Recorded information section start

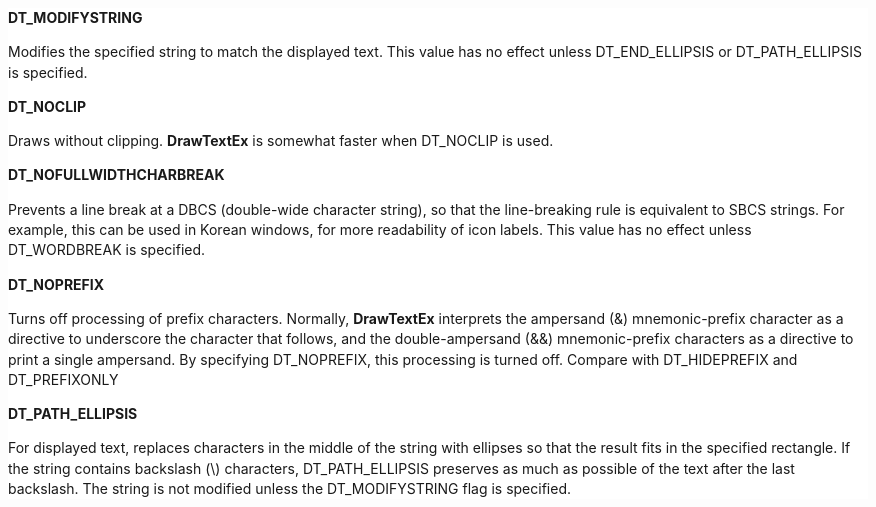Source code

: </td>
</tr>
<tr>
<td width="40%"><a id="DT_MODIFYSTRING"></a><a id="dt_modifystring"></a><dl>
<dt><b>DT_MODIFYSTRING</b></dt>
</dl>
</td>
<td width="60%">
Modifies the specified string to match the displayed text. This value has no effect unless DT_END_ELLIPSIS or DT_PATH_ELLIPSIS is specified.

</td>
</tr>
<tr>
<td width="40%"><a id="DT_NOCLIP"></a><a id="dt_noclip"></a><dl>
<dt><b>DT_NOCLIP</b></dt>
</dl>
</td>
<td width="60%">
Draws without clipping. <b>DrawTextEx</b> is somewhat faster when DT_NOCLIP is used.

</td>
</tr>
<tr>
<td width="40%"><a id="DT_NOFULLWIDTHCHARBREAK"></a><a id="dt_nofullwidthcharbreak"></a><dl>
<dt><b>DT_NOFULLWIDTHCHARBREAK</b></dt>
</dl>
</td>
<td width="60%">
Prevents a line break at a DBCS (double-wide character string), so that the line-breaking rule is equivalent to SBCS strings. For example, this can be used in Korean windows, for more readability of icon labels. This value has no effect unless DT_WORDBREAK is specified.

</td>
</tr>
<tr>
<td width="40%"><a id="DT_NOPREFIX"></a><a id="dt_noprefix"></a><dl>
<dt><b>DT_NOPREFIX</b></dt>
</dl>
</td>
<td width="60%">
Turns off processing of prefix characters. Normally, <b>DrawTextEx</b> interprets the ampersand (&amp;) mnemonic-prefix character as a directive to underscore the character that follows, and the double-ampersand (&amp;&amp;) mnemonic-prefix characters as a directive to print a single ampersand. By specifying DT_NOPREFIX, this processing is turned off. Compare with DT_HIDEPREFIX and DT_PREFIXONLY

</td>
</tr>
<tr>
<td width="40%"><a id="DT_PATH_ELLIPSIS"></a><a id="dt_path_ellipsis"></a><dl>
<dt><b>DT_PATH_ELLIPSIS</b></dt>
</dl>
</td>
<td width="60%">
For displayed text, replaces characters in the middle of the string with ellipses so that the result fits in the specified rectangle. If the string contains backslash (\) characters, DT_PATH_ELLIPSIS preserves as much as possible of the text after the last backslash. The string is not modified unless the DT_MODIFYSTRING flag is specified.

Recorded information section end

Using the records, find the number of lines in which the string "double" occurs. Reply with that number alone.

2